Der Bevölkerung wird zur Kenntnis gebracht, dass die Rote Armee keine Greueltaten und Rohheiten begangen hat. Die Reichswehrtruppen dagegen haben in der unmenschlichsten Weise die festgenommenen Geiseln und die in Gefangenschaft geratenen Soldaten der Roten Armee behandelt. Die Geiseln wurden mit ausgespreizten Beinen über die Maschinengewehre gestellt und dienten somit der Deckung der Maschinengewehr-Schützen. Die Gefangenen wurden in Strohhaufen gesteckt und bis zur Verkohlung verbrannt, andere, mit den Füßen nach oben, aufgehängt, ihre Leiber aufgeschlitzt und die Därme herausgenommen; vorher wurden sie in der brutalsten Weise mit Gewehrkolben misshandelt.

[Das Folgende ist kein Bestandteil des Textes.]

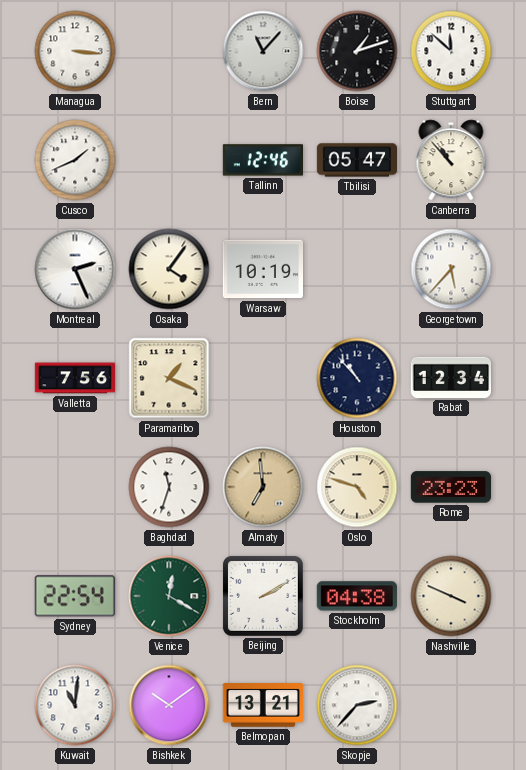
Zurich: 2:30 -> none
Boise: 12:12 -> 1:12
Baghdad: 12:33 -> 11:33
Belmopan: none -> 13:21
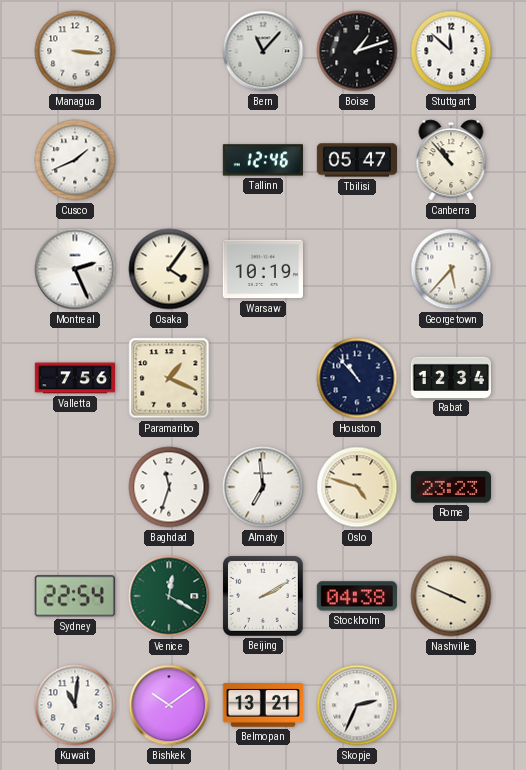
Almaty dial: champagne -> white
Skopje: 2:37 -> 2:34
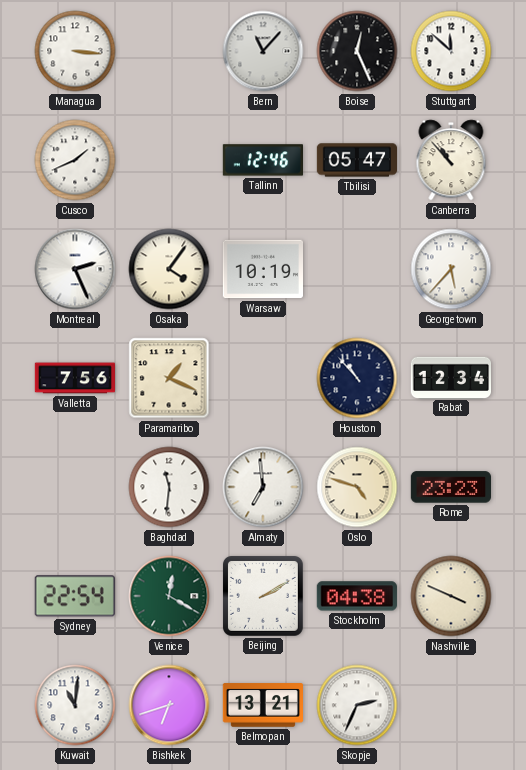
Boise: 1:12 -> 12:26
Baghdad: 11:33 -> 11:31
Bishkek: 10:09 -> 6:42
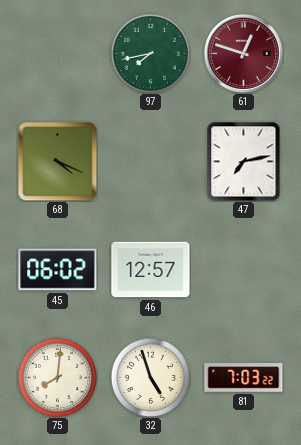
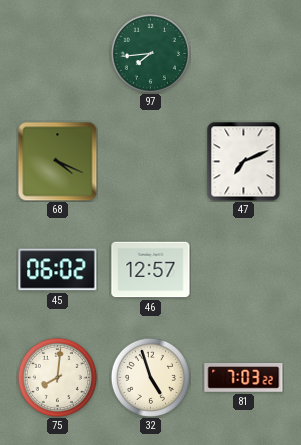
97: 7:43 -> 7:44
61: 12:48 -> none
47: 7:13 -> 7:11
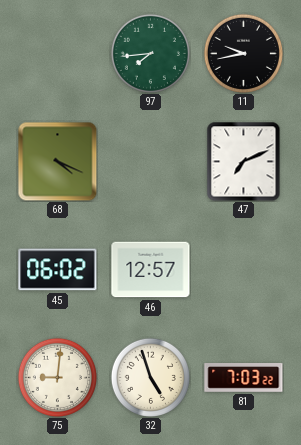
11: none -> 9:43
75: 8:01 -> 9:01
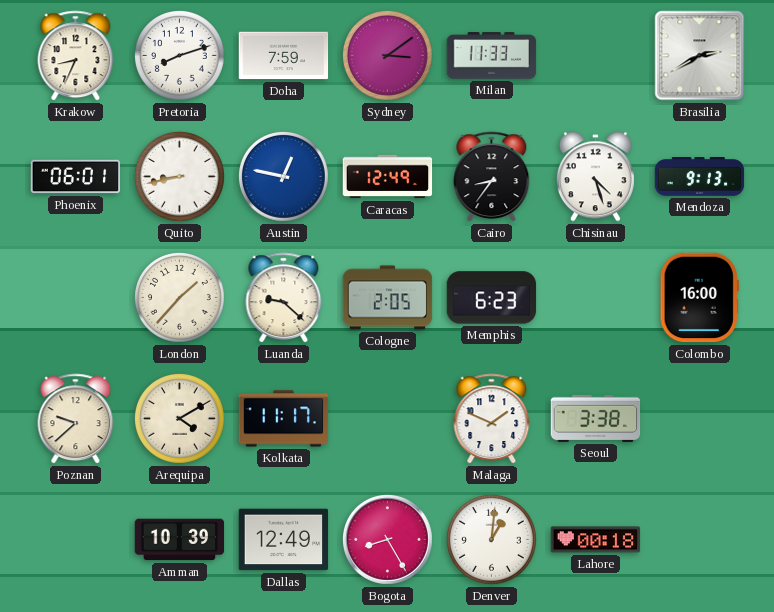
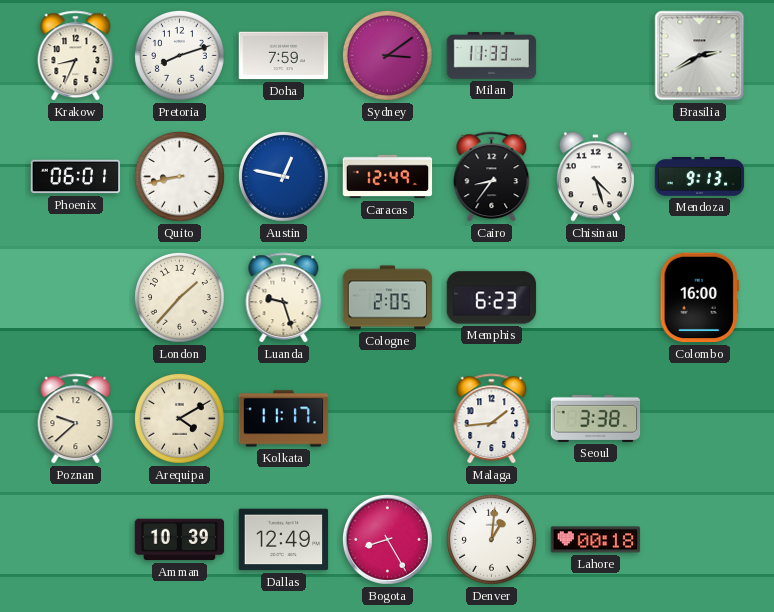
Luanda: 9:22 -> 9:27
Malaga: 1:49 -> 1:44
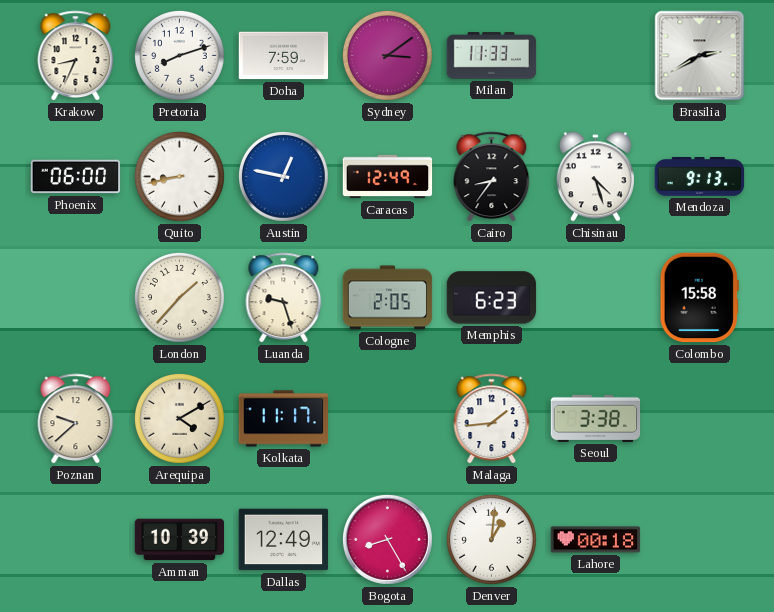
Phoenix: 06:01 -> 06:00
Colombo: 16:00 -> 15:58
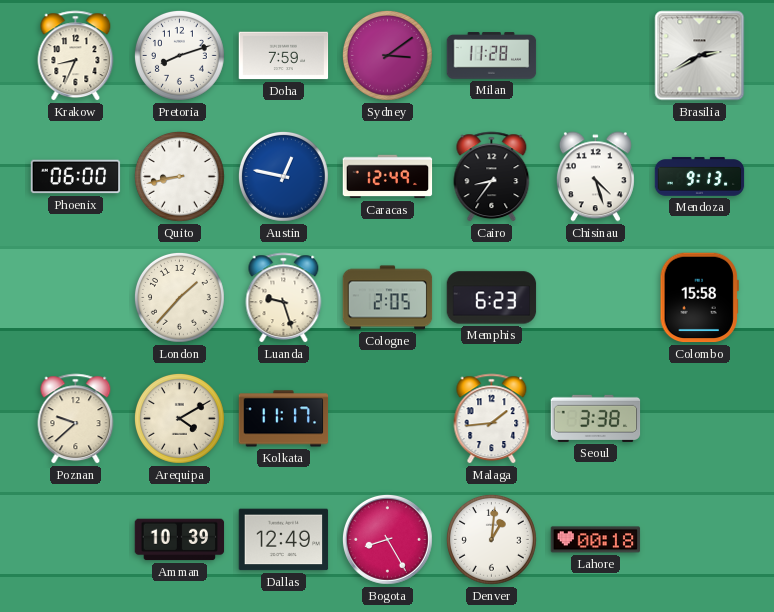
Milan: 11:33 -> 11:28
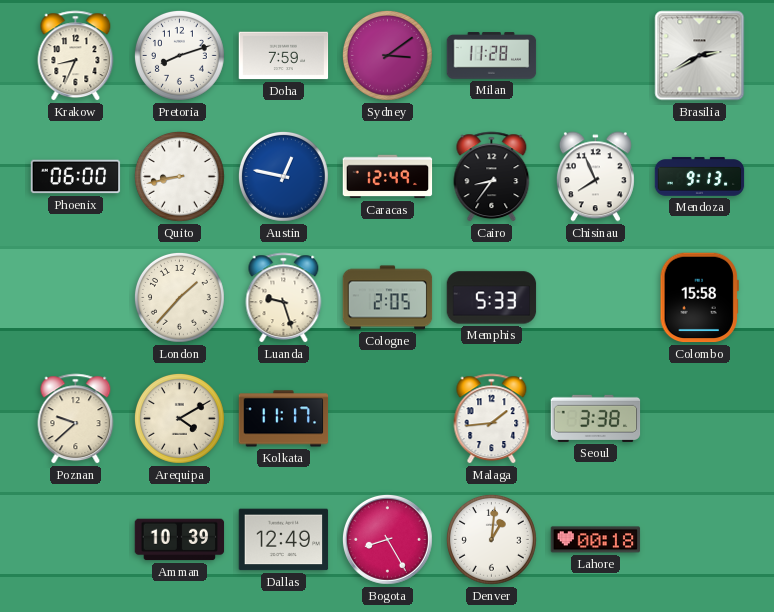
Chisinau: 4:27 -> 7:56
Memphis: 6:23 -> 5:33
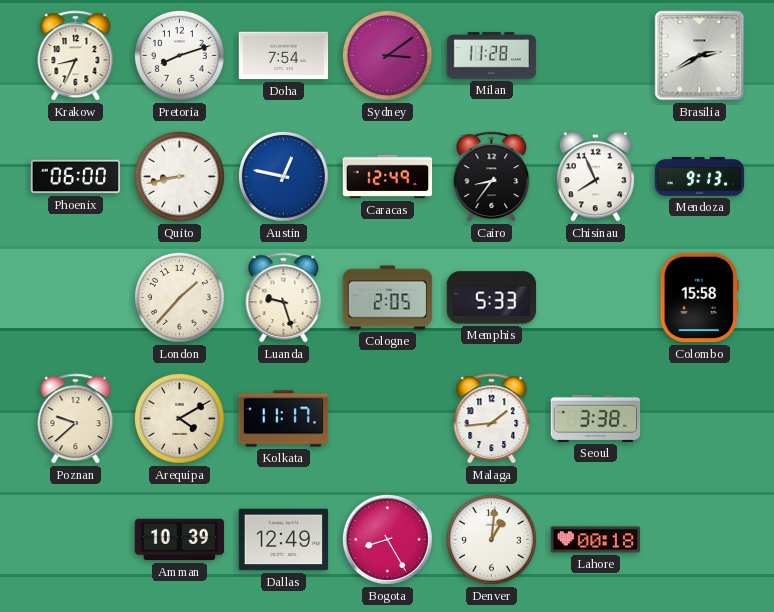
Doha: 7:59 -> 7:54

Wir bringen mit dem Gefühl des Abscheus, der Verachtung und entsetzlichen Grauens dieses von sogenannten „Reichswehrtruppen“ (Banditen sind es!) der Bevölkerung zur allgemeinen Kenntnis, ohne an Rache und Vergeltung an Unschuldigen zu denken.
Der gesamten Bevölkerung wird gerechter Schutz durch die Rote Armee, wenn sie sich loyal verhält und die Waffen streckt. Keine Rache, keine sonstigen Strafen wird die Rote Armee verhängen. Wir kämpfen nur für unsere Ideale, das die der ganzen Menschheit sein müssten, für ein freies Volk auf freiem Grunde.
Keine Greueltaten, keine Vergeltung, keine Strafen, nur Menschenliebe und Gerechtigkeit wollen wir obwalten lassen.